Young switches on a black-box speaker, and it speaks back in his voice. Dancer Jermaine Spivey sidles in like a shadow against the wall, his limbs twitching in sync with the speaker’s voice. When he turns to face Young, we see that he is lipsyncing too. They synchronise their stances. From here on through to the end, Young and Spivey now seem to be the same person, one whose voice appears in various guises too: live, recorded, lipsynched, located, disembodied. No wonder Young is having trouble holding himself together: he is all over the place.
But he can’t escape: the room is not only where he is, it’s who he is. Instead, he escapes into a drugged, hallucinatory fantasy; he “gets out of it”. The room is invaded by nightmarish cabaret entertainers with painted faces – a grinning, hunched tap dancer, pink plumed showgirls, a glitzy salsa couple – and he and his other self Spivey take the stage as a bantering double-act, an imaginary audience guffawing at their every quip. Until the inevitable come-down – Young appears as a puppet version of himself, a diminished man – and then the inevitable crash, as he returns to the bare room, his sparkling fantasy figures slumped stoned around him.
Considering he had no dance training before creating this piece, Young is an astonishingly accomplished mover, holding his own in the skilfully choreographed sections with Pite’s dancers. His performance as an actor, neither sentimental nor manipulative, is wrenchingly moving, almost unbearably painful – and still, his character has more to suffer. His “system” fails: the walls of the room move away, the stage is swept by a billowing sheet of darkness, and Young collapses, the dancers clustering around his body and gesticulating to panicked voice-overs like characters in an ER drama, desperately trying to revive a critical casualty.
Pite’s direction throughout this first act has been commandingly cinematic
Pite’s direction throughout this first act has been commandingly cinematic: dense with incident but with fluent scene cuts, tightly synchronised soundtrack, tracked focus, swift pacing and high tension. For the shorter second act, she shifts to a less dramatic, more dance-based mode that nonetheless – like a series of softer aftershocks – often echoes images from Act One. On a clear stage now, the dancers run ragged like the fugitive figures that we’d glimpsed before in flashes of torchlight. They replay the whole ER section as choreography, only with no voiceover and no supine patient to attend, just the motion of their own bodies. The underlying patterns of Act One are still here – in a duet of constantly collapsing support, in solos which trip up their own performers – but they feel less locked down, less tethered by trauma’s obsessive retelling of its own story.
The room is still inside him, but Young is no longer inside the room.
Does this allow Young to resolve his crisis? That would be a facile, Hollywood ending. Instead Betroffenheit offers a more ambiguous loosening of ties, an opening of space – not a resolution as such, but a change of sorts. The room is still inside him, but Young is no longer inside the room.
Betroffenheit is an astonishing accomplishment. It is intense, raw and often itself traumatic; yet even as we feel its force, we notice how very finely crafted, paced and performed it is. Young’s harrowed soul is of course central to its achievement, but this is fundamentally an ensemble piece.

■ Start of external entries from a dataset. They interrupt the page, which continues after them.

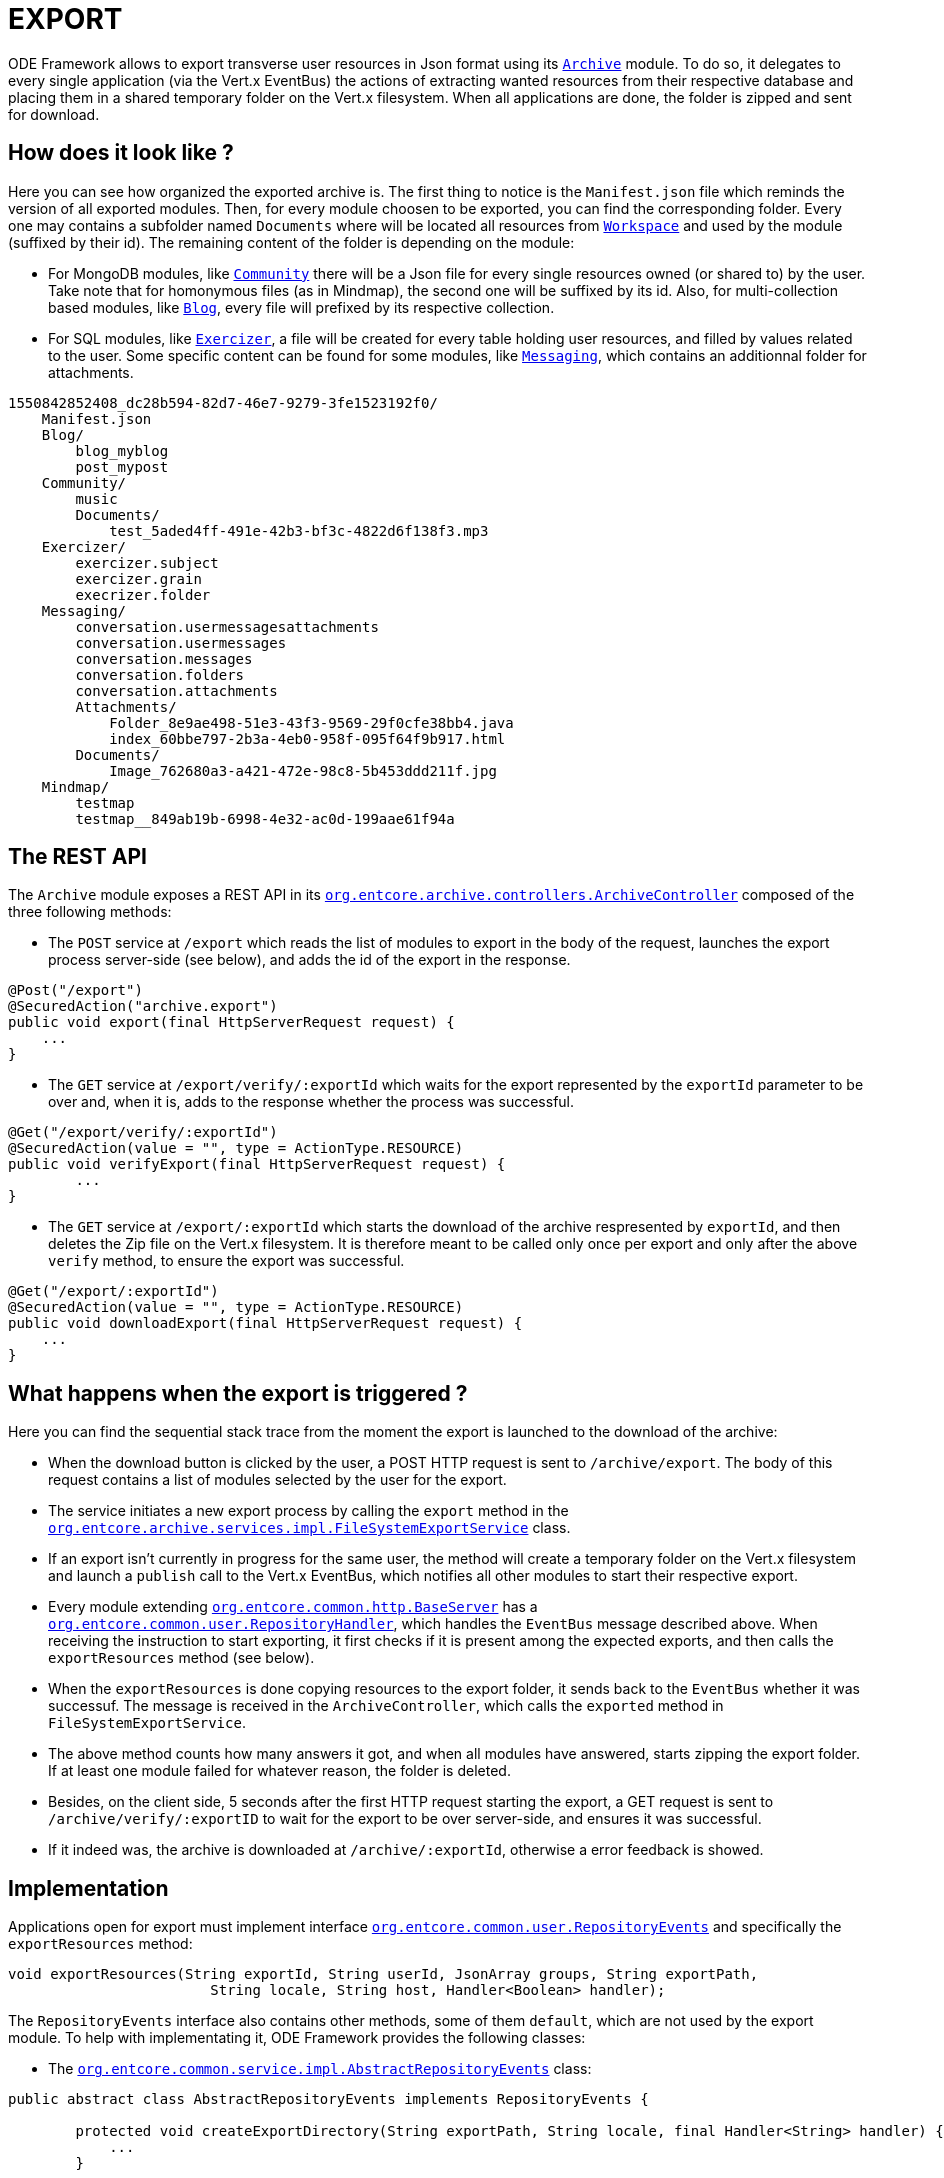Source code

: = EXPORT

ODE Framework allows to export transverse user resources in Json format using its `link:https://github.com/opendigitaleducation/entcore/tree/master/archive[Archive]` module. To do so, it delegates to every single application (via the Vert.x EventBus) the actions of extracting wanted resources from their respective database and placing them in a shared temporary folder on the Vert.x filesystem. When all applications are done, the folder is zipped and sent for download.

== How does it look like ?

Here you can see how organized the exported archive is.
The first thing to notice is the `Manifest.json` file which reminds the version of all exported modules. Then, for every module choosen to be exported, you can find the corresponding folder. Every one may contains a subfolder named `Documents` where will be located all resources from `link:https://github.com/opendigitaleducation/entcore/tree/master/workspace[Workspace]` and used by the module (suffixed by their id). The remaining content of the folder is depending on the module:

* For MongoDB modules, like `link:https://github.com/OPEN-ENT-NG/community[Community]` there will be a Json file for every single resources owned (or shared to) by the user. Take note that for homonymous files (as in Mindmap), the second one will be suffixed by its id. Also, for multi-collection based modules, like `link:https://github.com/opendigitaleducation/blog[Blog]`, every file will prefixed by its respective collection.

* For SQL modules, like `link:https://github.com/OPEN-ENT-NG/exercizer[Exercizer]`, a file will be created for every table holding user resources, and filled by values related to the user. Some specific content can be found for some modules, like `link:https://github.com/opendigitaleducation/entcore/tree/master/conversation[Messaging]`, which contains an additionnal folder for attachments.

....
1550842852408_dc28b594-82d7-46e7-9279-3fe1523192f0/
    Manifest.json
    Blog/
        blog_myblog
        post_mypost
    Community/
        music
        Documents/
            test_5aded4ff-491e-42b3-bf3c-4822d6f138f3.mp3
    Exercizer/
        exercizer.subject
        exercizer.grain
        execrizer.folder
    Messaging/
        conversation.usermessagesattachments
        conversation.usermessages
        conversation.messages
        conversation.folders
        conversation.attachments
        Attachments/
            Folder_8e9ae498-51e3-43f3-9569-29f0cfe38bb4.java
            index_60bbe797-2b3a-4eb0-958f-095f64f9b917.html
        Documents/
            Image_762680a3-a421-472e-98c8-5b453ddd211f.jpg
    Mindmap/
        testmap
        testmap__849ab19b-6998-4e32-ac0d-199aae61f94a
....

== The REST API

The `Archive` module exposes a REST API in its `link:https://github.com/opendigitaleducation/entcore/blob/next/archive/src/main/java/org/entcore/archive/controllers/ArchiveController.java[org.entcore.archive.controllers.ArchiveController]` composed of the three following methods:

* The `POST` service at `/export` which reads the list of modules to export in the body of the request, launches the export process server-side (see below), and adds the id of the export in the response.

[source,java]
----
@Post("/export")
@SecuredAction("archive.export")
public void export(final HttpServerRequest request) {
    ...
}
----

* The `GET` service at `/export/verify/:exportId` which waits for the export represented by the `exportId` parameter to be over and, when it is, adds to the response whether the process was successful.

[source,java]
----
@Get("/export/verify/:exportId")
@SecuredAction(value = "", type = ActionType.RESOURCE)
public void verifyExport(final HttpServerRequest request) {
	...
}
----

* The `GET` service at `/export/:exportId` which starts the download of the archive respresented by `exportId`, and then deletes the Zip file on the Vert.x filesystem. It is therefore meant to be called only once per export and only after the above `verify` method, to ensure the export was successful.

[source,java]
----
@Get("/export/:exportId")
@SecuredAction(value = "", type = ActionType.RESOURCE)
public void downloadExport(final HttpServerRequest request) {
    ...
}
----

== What happens when the export is triggered ?

Here you can find the sequential stack trace from the moment the export is launched to the download of the archive:


* When the download button is clicked by the user, a POST HTTP request is sent to `/archive/export`. The body of this request contains a list of modules selected by the user for the export.
* The service initiates a new export process by calling the `export` method in the `link:https://github.com/opendigitaleducation/entcore/blob/next/archive/src/main/java/org/entcore/archive/services/impl/FileSystemExportService.java[org.entcore.archive.services.impl.FileSystemExportService]` class.
* If an export isn't currently in progress for the same user, the method will create a temporary folder on the Vert.x filesystem and launch a `publish` call to the Vert.x EventBus, which notifies all other modules to start their respective export.
* Every module extending `link:https://github.com/opendigitaleducation/entcore/blob/master/common/src/main/java/org/entcore/common/http/BaseServer.java[org.entcore.common.http.BaseServer]` has a `link:https://github.com/opendigitaleducation/entcore/blob/master/common/src/main/java/org/entcore/common/user/RepositoryHandler.java[org.entcore.common.user.RepositoryHandler]`, which handles the `EventBus` message described above. When receiving the instruction to start exporting, it first checks if it is present among the expected exports, and then calls the `exportResources` method (see below).
* When the `exportResources` is done copying resources to the export folder, it sends back to the `EventBus` whether it was successuf. The message is received in the `ArchiveController`, which calls the `exported` method in `FileSystemExportService`.
* The above method counts how many answers it got, and when all modules have answered, starts zipping the export folder. If at least one module failed for whatever reason, the folder is deleted.
* Besides, on the client side, 5 seconds after the first HTTP request starting the export, a GET request is sent to `/archive/verify/:exportID` to wait for the export to be over server-side, and ensures it was successful.
* If it indeed was, the archive is downloaded at `/archive/:exportId`, otherwise a error feedback is showed.


== Implementation

Applications open for export must implement interface `link:https://github.com/opendigitaleducation/entcore/blob/next/common/src/main/java/org/entcore/common/user/RepositoryEvents.java[org.entcore.common.user.RepositoryEvents]` and specifically the `exportResources` method:
[source,java]
----
void exportResources(String exportId, String userId, JsonArray groups, String exportPath,
			String locale, String host, Handler<Boolean> handler);
----
The `RepositoryEvents` interface also contains other methods, some of them `default`, which are not used by the export module.
To help with implementating it, ODE Framework provides the following classes:

* The `link:https://github.com/opendigitaleducation/entcore/blob/next/common/src/main/java/org/entcore/common/service/impl/AbstractRepositoryEvents.java[org.entcore.common.service.impl.AbstractRepositoryEvents]` class:
[source,java]
----
public abstract class AbstractRepositoryEvents implements RepositoryEvents {

	protected void createExportDirectory(String exportPath, String locale, final Handler<String> handler) {
	    ...
	}

	protected void exportDocumentsDependancies(JsonArray prevResults, String exportPath, Handler<Boolean> handler) {
        ...
    }

}
----
The `createExportDirectory` method creates a folder at the path represented by `exportPath`, named after the application calling it and in the given locale. It then handles the path of the newly created folder.

The `exportDocumentsDependancies` method parses a JsonArray (typically obtained by querying databases), searching for ids of documents from the workspace module. It then copy the found documents in a new folder named `Documents` at the path represented by `exportPath`. In its current implementation, it always handles `True` so that the export process does not fail if a document could not be reached.

* The `link:https://github.com/opendigitaleducation/entcore/blob/next/common/src/main/java/org/entcore/common/service/impl/MongoDbRepositoryEvents.java[org.entcore.common.service.impl.MongoDbRepositoryEvents]` class:
[source,java]
----
public class MongoDbRepositoryEvents extends AbstractRepositoryEvents {

    protected void exportFiles(final JsonArray results, String exportPath, Set<String> usedFileName, final AtomicBoolean exported, final Handler<Boolean> handler) {
        ...
    }

    @Override
	public void exportResources(String exportId, String userId, JsonArray g, String exportPath, String locale, String host, Handler<Boolean> handler) {
	    ...
	}

}
----
This class provides an implementation of `RepositoryEvents` interface for MongoDB modules based on a single collection, having a `userId` field in an array named `owner` or `author` and a field named `name` or `title`.

Here is an example from the `link:https://github.com/OPEN-ENT-NG/mindmap[Mindmap]` module, which verifies the rules:
[source,json]
----
{
	"_id" : "9c4b70c0-cfa9-497a-b93c-3140d32aca7e",
	"name" : "My first mindmap",
	"description" : "This is a mindmap !",
	"owner" : {
		"userId" : "7f2f7dc8-1e3e-4160-a53c-1c7eca45d4ff",
		"displayName" : "LEFEBVRE Raoul"
	},
	"created" : ISODate("2019-02-21T15:08:59.382Z"),
	"modified" : ISODate("2019-02-21T15:08:59.382Z")
}
----

The `MongoDbRepositoryEvents` class also provides the `exportFiles` method, which exports to `filePath` the results from the given JsonArray. It then handles whether it was successful or not. An example of how to use it is given in `exportResources`.

* The `link:https://github.com/opendigitaleducation/entcore/blob/next/common/src/main/java/org/entcore/common/service/impl/SqlRepositoryEvents.java[org.entcore.common.service.impl.SqlRepositoryEvents]` class:
[source,java]
----
public abstract class SqlRepositoryEvents extends AbstractRepositoryEvents {

	protected void exportTables(HashMap<String, JsonArray> queries, JsonArray cumulativeResult, String exportPath, AtomicBoolean exported, Handler<Boolean> handler) {
	    ...
	}

}

----
This abstract class extending `AbstractRepositoryEvents` is meant to help with SQL modules. It provides the `exportTables` method which takes a mapping of SQL tables names to JsonArray representing SQL queries (created by the `link:https://github.com/opendigitaleducation/entcore/blob/master/common/src/main/java/org/entcore/common/sql/SqlStatementsBuilder.java[org.entcore.common.sql.SqlStatementsBuilder]` class). It then writes the results of the queries in files named after the respective table and located at `exportPath`. An example of how to call this method can be found in the `link:https://github.com/OPEN-ENT-NG/actualites/blob/next/src/main/java/net/atos/entng/actualites/services/impl/ActualitesRepositoryEvents.java[Actualites]` module.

Pite’s five dancers are marvellously versatile, whether moving to the rhythms of sputtered speech, shuddering as if in stop-motion film, or dancing full-out through dense sequences of reckless skids, skewed turns and limb-wrangling tumbles. Full credit, too, to the design team, for their inventive and effective use of light, costume, sound and set. But it’s the piece itself that grips, its imaginative treatment of a subject as intractable, as unrepresentable as trauma itself. Instead of telling the story of a trauma, it stages its patterns, follows its arcs. When you leave the theatre, its aftershocks stay with you.